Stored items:

----------------------------------------

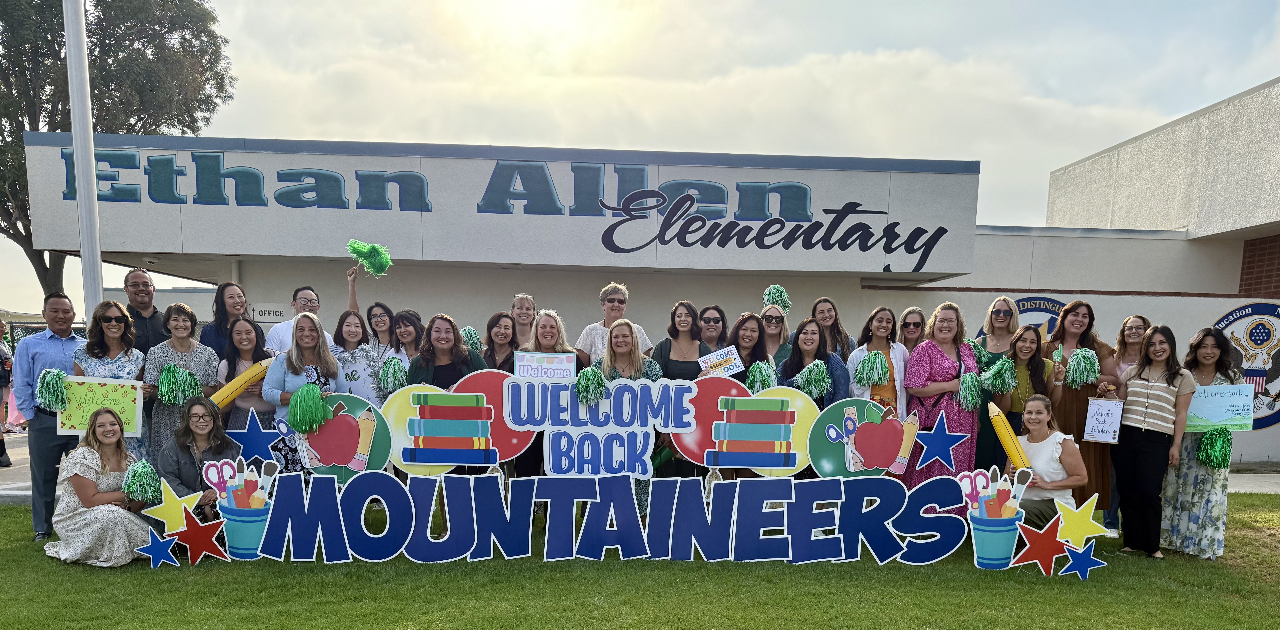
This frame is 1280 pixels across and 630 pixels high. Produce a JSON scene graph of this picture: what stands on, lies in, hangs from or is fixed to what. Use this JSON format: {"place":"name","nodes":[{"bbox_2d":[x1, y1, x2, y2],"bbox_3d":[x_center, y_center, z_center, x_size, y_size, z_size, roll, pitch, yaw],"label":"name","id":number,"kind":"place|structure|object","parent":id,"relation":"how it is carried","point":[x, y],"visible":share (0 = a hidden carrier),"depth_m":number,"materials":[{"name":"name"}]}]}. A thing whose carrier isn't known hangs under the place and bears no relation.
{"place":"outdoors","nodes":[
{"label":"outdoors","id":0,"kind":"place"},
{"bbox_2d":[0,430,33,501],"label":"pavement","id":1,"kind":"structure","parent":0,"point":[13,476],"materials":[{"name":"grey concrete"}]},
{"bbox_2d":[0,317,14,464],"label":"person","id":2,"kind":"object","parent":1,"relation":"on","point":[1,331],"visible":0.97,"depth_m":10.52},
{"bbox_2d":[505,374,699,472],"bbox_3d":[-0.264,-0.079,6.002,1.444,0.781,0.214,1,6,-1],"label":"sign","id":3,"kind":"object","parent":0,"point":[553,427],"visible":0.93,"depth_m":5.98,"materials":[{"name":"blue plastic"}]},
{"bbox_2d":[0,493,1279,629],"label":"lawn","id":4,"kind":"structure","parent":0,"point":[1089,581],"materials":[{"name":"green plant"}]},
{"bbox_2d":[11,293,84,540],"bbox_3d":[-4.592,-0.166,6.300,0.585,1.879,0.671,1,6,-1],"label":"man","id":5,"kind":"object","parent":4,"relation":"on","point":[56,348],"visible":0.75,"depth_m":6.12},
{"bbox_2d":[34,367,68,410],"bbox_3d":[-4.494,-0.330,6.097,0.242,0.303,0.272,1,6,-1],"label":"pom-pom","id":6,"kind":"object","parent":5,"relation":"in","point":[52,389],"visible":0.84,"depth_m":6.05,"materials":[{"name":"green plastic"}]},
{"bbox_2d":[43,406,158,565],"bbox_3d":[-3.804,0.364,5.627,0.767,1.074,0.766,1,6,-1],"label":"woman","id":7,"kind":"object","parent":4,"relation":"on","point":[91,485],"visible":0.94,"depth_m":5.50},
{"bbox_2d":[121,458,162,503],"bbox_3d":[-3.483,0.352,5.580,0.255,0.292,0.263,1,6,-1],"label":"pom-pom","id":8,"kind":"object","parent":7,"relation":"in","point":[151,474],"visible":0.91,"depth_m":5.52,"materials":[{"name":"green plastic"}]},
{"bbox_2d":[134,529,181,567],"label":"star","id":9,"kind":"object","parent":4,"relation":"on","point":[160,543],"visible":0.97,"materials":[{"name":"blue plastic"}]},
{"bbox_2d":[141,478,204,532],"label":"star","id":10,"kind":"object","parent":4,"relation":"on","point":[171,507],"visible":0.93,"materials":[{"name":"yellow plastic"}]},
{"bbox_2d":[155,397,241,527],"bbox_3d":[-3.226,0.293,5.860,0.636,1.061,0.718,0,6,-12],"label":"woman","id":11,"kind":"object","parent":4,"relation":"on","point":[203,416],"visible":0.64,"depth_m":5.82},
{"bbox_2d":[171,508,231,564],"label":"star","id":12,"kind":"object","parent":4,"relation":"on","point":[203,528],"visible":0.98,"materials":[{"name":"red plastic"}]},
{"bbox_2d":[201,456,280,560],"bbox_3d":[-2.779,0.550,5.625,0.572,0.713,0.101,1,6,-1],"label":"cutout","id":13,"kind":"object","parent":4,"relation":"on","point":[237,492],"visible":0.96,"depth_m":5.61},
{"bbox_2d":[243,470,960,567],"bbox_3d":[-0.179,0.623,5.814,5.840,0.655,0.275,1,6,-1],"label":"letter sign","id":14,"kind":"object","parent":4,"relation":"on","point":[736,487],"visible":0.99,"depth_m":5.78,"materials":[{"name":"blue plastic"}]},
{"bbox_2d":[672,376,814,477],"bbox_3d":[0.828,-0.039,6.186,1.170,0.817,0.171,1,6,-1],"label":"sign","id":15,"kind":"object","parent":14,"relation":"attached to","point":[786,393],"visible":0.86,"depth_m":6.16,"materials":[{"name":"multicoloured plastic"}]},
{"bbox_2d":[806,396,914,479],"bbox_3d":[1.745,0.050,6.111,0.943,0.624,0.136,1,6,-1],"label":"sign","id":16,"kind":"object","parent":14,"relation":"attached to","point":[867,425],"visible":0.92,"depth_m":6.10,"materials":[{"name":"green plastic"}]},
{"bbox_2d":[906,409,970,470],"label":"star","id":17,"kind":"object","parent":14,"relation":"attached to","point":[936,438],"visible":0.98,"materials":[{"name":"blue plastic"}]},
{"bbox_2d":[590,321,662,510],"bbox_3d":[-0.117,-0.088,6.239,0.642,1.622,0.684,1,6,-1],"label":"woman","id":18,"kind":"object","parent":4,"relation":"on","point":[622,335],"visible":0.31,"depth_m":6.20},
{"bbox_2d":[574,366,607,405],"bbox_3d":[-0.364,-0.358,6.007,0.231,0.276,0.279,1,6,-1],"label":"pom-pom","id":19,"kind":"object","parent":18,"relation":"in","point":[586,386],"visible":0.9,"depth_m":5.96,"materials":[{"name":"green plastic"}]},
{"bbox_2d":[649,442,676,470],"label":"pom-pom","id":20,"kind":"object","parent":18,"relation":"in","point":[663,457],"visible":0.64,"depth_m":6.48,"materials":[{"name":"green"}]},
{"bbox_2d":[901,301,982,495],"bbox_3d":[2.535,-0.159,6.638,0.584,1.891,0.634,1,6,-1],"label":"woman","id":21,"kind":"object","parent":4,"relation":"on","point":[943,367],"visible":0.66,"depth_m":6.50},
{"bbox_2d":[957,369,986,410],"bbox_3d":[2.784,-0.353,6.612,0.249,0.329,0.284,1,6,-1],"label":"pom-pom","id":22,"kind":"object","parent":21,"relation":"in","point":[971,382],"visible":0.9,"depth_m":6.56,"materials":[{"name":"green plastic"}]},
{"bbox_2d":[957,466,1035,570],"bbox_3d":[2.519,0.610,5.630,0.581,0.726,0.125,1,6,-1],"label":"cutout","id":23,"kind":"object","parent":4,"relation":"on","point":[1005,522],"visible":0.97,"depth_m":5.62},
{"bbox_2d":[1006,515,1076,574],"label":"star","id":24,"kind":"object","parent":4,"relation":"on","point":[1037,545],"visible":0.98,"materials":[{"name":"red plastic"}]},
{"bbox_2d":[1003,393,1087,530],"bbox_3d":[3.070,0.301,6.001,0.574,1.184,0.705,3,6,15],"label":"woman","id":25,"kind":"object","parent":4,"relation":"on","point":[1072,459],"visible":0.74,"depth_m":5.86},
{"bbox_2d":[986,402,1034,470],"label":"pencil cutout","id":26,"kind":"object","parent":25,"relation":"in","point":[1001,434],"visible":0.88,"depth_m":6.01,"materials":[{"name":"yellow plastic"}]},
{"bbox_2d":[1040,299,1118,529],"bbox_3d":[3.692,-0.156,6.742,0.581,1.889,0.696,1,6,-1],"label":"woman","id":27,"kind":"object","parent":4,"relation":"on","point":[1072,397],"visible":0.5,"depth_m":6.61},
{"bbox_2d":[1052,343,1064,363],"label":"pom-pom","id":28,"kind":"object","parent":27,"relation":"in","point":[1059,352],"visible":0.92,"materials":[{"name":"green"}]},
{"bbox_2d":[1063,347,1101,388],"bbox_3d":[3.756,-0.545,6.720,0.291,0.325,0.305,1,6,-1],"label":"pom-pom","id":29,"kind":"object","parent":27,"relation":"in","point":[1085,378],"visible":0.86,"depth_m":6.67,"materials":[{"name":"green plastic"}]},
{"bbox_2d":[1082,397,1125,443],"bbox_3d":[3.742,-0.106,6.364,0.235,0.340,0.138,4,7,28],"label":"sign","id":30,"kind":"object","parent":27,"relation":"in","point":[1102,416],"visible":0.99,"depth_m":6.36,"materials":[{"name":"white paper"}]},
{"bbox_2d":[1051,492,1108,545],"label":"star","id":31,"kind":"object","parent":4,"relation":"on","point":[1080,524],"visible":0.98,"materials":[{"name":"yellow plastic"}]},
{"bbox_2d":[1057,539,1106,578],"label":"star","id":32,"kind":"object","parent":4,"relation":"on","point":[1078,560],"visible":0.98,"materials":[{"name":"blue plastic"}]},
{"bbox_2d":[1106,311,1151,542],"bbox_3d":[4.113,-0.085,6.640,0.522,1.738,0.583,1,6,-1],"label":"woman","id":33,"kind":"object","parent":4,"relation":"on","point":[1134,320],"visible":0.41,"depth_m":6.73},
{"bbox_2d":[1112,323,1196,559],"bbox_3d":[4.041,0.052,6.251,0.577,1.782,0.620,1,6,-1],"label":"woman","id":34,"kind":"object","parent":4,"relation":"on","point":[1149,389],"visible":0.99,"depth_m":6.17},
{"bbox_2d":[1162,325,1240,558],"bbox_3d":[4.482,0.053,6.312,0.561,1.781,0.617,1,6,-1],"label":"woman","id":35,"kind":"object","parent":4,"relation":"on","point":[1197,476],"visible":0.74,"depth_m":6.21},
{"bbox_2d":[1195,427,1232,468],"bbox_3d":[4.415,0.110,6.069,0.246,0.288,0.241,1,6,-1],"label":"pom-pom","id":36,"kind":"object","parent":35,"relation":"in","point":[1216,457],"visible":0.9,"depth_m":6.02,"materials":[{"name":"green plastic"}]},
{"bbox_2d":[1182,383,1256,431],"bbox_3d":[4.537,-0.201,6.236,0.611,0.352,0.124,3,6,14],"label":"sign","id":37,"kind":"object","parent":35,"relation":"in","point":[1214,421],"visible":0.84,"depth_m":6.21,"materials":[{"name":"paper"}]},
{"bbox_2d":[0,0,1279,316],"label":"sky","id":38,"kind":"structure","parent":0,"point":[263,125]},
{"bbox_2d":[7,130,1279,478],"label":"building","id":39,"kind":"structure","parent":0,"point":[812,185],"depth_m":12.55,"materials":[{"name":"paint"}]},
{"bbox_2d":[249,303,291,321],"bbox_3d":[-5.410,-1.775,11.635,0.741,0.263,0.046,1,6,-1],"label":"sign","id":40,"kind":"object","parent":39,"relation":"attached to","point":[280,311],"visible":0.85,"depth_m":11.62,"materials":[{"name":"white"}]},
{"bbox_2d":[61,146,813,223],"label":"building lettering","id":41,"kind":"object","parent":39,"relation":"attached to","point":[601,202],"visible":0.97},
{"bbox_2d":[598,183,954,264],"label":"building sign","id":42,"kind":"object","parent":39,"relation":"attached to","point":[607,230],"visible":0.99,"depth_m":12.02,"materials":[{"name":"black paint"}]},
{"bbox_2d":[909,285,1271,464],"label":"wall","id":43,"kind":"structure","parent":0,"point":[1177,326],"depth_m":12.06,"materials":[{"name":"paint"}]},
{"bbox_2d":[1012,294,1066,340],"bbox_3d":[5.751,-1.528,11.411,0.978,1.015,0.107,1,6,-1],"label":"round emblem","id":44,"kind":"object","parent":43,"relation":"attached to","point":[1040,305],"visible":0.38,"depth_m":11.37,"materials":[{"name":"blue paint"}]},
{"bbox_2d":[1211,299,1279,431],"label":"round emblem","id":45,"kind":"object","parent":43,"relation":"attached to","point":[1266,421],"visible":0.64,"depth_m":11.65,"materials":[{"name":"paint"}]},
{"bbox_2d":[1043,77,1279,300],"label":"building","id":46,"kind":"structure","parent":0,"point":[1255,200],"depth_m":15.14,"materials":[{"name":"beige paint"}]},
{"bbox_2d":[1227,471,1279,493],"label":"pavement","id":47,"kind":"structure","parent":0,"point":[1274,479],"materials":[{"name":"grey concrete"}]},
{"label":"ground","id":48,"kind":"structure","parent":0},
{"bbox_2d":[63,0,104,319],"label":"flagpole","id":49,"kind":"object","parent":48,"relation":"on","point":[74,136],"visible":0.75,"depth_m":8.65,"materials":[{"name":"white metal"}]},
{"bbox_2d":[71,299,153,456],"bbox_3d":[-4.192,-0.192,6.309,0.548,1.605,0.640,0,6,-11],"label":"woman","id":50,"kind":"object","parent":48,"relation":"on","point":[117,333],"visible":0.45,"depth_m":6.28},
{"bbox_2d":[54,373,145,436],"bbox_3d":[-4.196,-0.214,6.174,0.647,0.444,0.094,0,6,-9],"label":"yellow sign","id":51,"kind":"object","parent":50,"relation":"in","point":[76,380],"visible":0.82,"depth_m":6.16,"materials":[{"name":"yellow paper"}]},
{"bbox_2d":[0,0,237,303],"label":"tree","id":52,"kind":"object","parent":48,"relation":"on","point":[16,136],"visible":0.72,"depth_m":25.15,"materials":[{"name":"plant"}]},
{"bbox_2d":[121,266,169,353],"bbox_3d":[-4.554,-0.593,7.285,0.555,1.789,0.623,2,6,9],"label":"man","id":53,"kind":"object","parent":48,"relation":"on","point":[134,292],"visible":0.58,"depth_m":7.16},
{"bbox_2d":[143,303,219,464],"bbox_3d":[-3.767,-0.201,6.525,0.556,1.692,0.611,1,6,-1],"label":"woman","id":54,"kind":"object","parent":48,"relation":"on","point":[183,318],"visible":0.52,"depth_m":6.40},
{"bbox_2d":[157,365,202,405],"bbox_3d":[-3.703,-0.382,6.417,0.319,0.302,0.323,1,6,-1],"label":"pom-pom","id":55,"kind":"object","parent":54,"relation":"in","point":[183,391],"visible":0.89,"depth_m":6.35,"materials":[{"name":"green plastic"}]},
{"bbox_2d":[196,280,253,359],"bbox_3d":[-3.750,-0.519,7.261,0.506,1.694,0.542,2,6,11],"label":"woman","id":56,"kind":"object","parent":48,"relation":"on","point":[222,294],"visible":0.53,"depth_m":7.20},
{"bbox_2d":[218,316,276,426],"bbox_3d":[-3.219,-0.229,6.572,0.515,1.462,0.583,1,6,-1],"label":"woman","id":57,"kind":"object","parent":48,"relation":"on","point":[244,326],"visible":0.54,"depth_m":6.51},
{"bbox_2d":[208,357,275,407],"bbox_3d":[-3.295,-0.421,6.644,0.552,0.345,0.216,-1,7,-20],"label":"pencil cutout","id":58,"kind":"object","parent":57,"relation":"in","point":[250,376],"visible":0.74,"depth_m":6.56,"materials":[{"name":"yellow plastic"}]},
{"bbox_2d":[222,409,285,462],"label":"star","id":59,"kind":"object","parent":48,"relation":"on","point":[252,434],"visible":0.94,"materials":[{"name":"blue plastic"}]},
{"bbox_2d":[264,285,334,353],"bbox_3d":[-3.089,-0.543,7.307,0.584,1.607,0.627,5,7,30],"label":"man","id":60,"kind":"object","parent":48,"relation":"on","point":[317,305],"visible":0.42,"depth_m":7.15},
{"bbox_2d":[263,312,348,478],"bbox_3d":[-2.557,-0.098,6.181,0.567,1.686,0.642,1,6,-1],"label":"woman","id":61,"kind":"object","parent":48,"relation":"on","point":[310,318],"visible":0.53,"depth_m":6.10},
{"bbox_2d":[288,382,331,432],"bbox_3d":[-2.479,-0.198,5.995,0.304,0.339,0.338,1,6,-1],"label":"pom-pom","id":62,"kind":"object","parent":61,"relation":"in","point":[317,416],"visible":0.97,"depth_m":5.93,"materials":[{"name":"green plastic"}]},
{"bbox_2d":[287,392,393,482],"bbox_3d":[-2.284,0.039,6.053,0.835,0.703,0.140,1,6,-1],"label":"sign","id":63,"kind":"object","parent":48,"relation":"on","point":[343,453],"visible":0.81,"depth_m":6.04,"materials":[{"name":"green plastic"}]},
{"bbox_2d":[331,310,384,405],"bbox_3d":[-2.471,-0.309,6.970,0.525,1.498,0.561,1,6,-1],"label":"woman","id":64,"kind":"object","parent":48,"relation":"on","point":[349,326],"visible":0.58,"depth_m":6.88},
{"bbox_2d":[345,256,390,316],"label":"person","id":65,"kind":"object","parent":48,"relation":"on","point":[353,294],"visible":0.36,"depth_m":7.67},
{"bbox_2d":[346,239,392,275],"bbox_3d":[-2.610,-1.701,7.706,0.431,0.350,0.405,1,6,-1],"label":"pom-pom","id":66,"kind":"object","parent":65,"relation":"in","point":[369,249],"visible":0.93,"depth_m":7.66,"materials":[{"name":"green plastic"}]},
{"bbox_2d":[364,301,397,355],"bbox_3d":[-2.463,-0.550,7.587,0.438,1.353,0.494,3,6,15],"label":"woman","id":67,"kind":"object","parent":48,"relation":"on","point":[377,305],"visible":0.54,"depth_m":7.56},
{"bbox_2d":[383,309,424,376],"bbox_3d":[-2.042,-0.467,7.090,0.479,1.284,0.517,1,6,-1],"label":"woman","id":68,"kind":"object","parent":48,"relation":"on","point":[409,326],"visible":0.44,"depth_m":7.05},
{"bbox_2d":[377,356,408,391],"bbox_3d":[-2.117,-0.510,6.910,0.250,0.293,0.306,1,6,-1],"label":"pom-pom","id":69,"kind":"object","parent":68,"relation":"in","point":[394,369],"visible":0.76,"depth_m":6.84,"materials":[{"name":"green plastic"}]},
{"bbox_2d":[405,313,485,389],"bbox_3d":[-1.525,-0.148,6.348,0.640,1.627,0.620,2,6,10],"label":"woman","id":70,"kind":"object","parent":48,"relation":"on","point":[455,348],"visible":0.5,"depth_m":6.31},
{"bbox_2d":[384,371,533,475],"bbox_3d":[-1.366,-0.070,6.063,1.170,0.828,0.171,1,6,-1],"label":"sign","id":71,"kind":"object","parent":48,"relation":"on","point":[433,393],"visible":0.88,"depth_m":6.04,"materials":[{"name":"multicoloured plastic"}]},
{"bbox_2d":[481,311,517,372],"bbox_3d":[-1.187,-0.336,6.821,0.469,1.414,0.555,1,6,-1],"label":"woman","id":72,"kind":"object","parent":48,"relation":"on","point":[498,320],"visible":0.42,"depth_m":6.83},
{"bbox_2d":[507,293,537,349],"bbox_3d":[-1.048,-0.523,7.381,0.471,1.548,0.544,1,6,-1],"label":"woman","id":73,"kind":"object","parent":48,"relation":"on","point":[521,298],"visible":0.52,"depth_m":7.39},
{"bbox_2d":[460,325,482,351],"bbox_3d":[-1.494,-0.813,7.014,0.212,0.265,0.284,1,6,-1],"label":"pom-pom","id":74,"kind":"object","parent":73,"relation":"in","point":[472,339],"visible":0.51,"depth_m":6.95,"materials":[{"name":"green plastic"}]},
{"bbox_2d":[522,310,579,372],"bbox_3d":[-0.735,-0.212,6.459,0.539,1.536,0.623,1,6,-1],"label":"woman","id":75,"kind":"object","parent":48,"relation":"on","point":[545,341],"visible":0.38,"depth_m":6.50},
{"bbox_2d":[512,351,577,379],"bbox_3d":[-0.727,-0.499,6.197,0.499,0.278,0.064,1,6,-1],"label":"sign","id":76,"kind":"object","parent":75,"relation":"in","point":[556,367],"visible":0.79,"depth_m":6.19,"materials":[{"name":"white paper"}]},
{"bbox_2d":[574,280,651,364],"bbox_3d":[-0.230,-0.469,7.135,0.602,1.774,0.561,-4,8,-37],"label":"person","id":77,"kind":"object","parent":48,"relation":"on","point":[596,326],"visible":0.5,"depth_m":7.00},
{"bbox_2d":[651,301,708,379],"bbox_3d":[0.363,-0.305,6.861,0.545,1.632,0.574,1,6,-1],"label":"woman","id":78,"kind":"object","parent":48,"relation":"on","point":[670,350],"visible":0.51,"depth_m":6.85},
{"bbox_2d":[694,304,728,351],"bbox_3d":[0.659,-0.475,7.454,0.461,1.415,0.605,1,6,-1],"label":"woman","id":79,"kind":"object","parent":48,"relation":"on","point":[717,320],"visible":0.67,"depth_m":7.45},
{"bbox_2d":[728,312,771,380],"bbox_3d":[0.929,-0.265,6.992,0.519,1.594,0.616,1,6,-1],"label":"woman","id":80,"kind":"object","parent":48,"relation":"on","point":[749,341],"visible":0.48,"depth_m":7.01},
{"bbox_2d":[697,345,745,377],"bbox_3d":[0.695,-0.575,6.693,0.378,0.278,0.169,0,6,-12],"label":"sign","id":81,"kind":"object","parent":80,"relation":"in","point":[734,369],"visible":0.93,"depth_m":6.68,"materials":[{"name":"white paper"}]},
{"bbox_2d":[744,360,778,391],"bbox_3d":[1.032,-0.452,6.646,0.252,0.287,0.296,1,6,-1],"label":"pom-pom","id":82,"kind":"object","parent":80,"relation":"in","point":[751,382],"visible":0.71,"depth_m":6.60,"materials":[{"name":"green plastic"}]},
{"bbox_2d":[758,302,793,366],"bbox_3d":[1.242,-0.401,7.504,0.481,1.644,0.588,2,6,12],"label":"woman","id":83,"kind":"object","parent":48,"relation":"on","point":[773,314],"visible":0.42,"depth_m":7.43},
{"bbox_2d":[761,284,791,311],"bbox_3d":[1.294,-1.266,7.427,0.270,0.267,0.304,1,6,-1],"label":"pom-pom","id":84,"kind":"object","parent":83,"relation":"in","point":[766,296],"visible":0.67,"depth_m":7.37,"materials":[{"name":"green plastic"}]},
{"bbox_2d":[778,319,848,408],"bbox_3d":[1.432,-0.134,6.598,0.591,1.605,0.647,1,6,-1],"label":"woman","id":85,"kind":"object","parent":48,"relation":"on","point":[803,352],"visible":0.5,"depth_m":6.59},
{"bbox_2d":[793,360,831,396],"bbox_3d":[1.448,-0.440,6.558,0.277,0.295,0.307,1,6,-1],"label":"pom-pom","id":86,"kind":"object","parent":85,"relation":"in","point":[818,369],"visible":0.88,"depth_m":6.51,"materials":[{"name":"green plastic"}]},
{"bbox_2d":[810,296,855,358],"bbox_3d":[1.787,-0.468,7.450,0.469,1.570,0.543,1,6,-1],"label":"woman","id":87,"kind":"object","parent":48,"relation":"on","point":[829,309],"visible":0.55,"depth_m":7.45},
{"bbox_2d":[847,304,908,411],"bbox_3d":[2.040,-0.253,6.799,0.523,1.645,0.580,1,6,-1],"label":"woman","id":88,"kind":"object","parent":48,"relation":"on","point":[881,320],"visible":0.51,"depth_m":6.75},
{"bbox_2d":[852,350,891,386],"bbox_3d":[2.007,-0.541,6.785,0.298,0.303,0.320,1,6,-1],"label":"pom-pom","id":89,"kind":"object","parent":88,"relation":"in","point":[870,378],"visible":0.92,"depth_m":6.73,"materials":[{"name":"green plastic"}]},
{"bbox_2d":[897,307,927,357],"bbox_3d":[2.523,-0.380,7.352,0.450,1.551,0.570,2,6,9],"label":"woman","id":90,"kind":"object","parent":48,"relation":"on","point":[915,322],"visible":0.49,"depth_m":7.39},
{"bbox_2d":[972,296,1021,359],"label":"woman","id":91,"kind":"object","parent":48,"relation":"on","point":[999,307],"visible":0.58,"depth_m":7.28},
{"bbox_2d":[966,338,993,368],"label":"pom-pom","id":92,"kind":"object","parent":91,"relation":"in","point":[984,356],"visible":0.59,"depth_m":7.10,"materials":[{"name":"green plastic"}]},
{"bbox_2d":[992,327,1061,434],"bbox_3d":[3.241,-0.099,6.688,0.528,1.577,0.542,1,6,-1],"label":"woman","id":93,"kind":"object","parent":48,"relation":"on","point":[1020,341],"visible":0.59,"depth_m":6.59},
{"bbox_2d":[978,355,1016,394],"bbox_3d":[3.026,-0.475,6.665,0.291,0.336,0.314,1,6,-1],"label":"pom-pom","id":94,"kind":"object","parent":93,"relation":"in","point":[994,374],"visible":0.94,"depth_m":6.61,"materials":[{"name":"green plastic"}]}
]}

----------------------------------------

EXERCISE:
Copy each line of the entries that includes the word "blue".

SOLUTION TO THE PROBLEM:
{"bbox_2d":[505,374,699,472],"bbox_3d":[-0.264,-0.079,6.002,1.444,0.781,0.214,1,6,-1],"label":"sign","id":3,"kind":"object","parent":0,"point":[553,427],"visible":0.93,"depth_m":5.98,"materials":[{"name":"blue plastic"}]},
{"bbox_2d":[134,529,181,567],"label":"star","id":9,"kind":"object","parent":4,"relation":"on","point":[160,543],"visible":0.97,"materials":[{"name":"blue plastic"}]},
{"bbox_2d":[243,470,960,567],"bbox_3d":[-0.179,0.623,5.814,5.840,0.655,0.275,1,6,-1],"label":"letter sign","id":14,"kind":"object","parent":4,"relation":"on","point":[736,487],"visible":0.99,"depth_m":5.78,"materials":[{"name":"blue plastic"}]},
{"bbox_2d":[906,409,970,470],"label":"star","id":17,"kind":"object","parent":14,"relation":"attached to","point":[936,438],"visible":0.98,"materials":[{"name":"blue plastic"}]},
{"bbox_2d":[1057,539,1106,578],"label":"star","id":32,"kind":"object","parent":4,"relation":"on","point":[1078,560],"visible":0.98,"materials":[{"name":"blue plastic"}]},
{"bbox_2d":[1012,294,1066,340],"bbox_3d":[5.751,-1.528,11.411,0.978,1.015,0.107,1,6,-1],"label":"round emblem","id":44,"kind":"object","parent":43,"relation":"attached to","point":[1040,305],"visible":0.38,"depth_m":11.37,"materials":[{"name":"blue paint"}]},
{"bbox_2d":[222,409,285,462],"label":"star","id":59,"kind":"object","parent":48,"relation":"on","point":[252,434],"visible":0.94,"materials":[{"name":"blue plastic"}]},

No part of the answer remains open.